= Task instructions =
Below are some entries. Repeat exactly the lines from the one with "pinky tip: (1274, 390)" through the one with "index tip: (1206, 791)", and only those.

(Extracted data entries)
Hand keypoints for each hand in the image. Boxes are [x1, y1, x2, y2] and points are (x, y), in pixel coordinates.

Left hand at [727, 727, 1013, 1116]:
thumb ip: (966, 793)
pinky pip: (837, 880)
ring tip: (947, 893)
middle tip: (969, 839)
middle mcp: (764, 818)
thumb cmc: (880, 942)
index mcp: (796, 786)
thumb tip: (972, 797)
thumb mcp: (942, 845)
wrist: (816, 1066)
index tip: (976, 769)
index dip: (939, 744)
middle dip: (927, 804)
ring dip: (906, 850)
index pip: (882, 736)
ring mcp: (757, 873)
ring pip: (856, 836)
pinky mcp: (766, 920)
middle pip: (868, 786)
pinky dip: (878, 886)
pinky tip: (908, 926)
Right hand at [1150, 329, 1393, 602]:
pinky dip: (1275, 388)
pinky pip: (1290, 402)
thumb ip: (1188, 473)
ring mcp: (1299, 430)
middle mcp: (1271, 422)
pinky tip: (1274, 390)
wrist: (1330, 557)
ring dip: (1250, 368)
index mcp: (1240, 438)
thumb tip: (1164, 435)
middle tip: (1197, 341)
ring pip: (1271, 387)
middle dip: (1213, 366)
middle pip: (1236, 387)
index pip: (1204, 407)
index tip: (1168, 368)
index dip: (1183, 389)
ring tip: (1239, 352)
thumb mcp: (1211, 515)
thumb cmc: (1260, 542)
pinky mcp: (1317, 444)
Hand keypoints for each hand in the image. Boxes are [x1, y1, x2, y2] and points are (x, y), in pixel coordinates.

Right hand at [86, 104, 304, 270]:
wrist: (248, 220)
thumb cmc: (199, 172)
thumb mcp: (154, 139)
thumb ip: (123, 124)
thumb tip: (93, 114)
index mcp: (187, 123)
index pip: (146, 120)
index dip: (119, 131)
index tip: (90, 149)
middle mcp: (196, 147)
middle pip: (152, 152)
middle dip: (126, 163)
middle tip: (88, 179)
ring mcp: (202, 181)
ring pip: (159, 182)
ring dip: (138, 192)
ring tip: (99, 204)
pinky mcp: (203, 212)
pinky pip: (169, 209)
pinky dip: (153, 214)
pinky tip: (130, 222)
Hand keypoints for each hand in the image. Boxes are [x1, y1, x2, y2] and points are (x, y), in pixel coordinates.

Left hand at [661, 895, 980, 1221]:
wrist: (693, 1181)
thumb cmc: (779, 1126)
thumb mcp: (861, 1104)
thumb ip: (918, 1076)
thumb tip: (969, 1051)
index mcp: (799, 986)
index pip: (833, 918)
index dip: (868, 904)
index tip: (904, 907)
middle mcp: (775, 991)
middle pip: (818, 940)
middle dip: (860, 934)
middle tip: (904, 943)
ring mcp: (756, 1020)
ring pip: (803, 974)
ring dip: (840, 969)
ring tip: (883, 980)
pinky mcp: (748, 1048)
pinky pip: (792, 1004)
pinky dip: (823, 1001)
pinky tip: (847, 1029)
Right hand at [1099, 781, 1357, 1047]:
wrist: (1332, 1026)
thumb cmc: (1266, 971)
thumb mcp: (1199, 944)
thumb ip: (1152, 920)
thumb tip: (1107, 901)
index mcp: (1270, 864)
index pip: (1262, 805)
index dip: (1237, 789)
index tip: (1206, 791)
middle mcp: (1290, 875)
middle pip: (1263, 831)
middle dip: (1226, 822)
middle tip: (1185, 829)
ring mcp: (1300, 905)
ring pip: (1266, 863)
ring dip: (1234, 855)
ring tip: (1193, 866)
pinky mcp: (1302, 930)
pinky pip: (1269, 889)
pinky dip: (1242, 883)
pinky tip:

= Completed task =
pinky tip: (1274, 390)
wrist: (1330, 557)
ring dip: (1250, 368)
index mcp: (1240, 438)
thumb tip: (1164, 435)
middle tip: (1197, 341)
ring pip: (1271, 387)
middle dip: (1213, 366)
middle pip: (1236, 387)
index pip: (1204, 407)
index tip: (1168, 368)
index dip: (1183, 389)
ring tip: (1239, 352)
thumb mcp: (1211, 515)
thumb cmc: (1260, 542)
pinky mcp: (1317, 444)
Hand keypoints for each hand in the image. Boxes are [x1, y1, x2, y2] and points are (x, y), in pixel coordinates.

Right hand at [86, 104, 304, 270]:
wrist: (248, 220)
thumb cmc: (199, 172)
thumb mcp: (154, 139)
thumb ip: (123, 124)
thumb tip: (93, 114)
index mcp: (187, 123)
index pip: (146, 120)
index dip: (119, 131)
index tip: (90, 149)
middle mcp: (196, 147)
middle pip: (152, 152)
middle dip: (126, 163)
middle tip: (88, 179)
ring mcp: (202, 181)
ring pip: (159, 182)
ring dip: (138, 192)
ring tip: (99, 204)
pinky mcp: (203, 212)
pinky pip: (169, 209)
pinky dip: (153, 214)
pinky tip: (130, 222)
Hand keypoints for each hand in the image. Boxes are [x1, y1, x2, y2] and points are (x, y), in pixel coordinates.

Left hand at [661, 895, 980, 1221]:
wrist: (693, 1181)
thumb cmc: (779, 1126)
thumb mcp: (861, 1104)
thumb ip: (918, 1076)
thumb tip: (969, 1051)
index mcp: (799, 986)
index pip: (833, 918)
index dip: (868, 904)
index tip: (904, 907)
middle mcp: (775, 991)
middle pip: (818, 940)
middle dip: (860, 934)
middle tip: (904, 943)
ring mcp: (756, 1020)
ring pip: (803, 974)
ring dip: (840, 969)
ring tip: (883, 980)
pinky mcp: (748, 1048)
pinky pip: (792, 1004)
pinky dip: (823, 1001)
pinky tip: (847, 1029)
Right hand at [1099, 781, 1357, 1047]:
wrist: (1332, 1026)
thumb cmc: (1266, 971)
thumb mcp: (1199, 944)
thumb ip: (1152, 920)
thumb tip: (1107, 901)
index mcp: (1270, 864)
index pip: (1262, 805)
index dip: (1237, 789)
index tip: (1206, 791)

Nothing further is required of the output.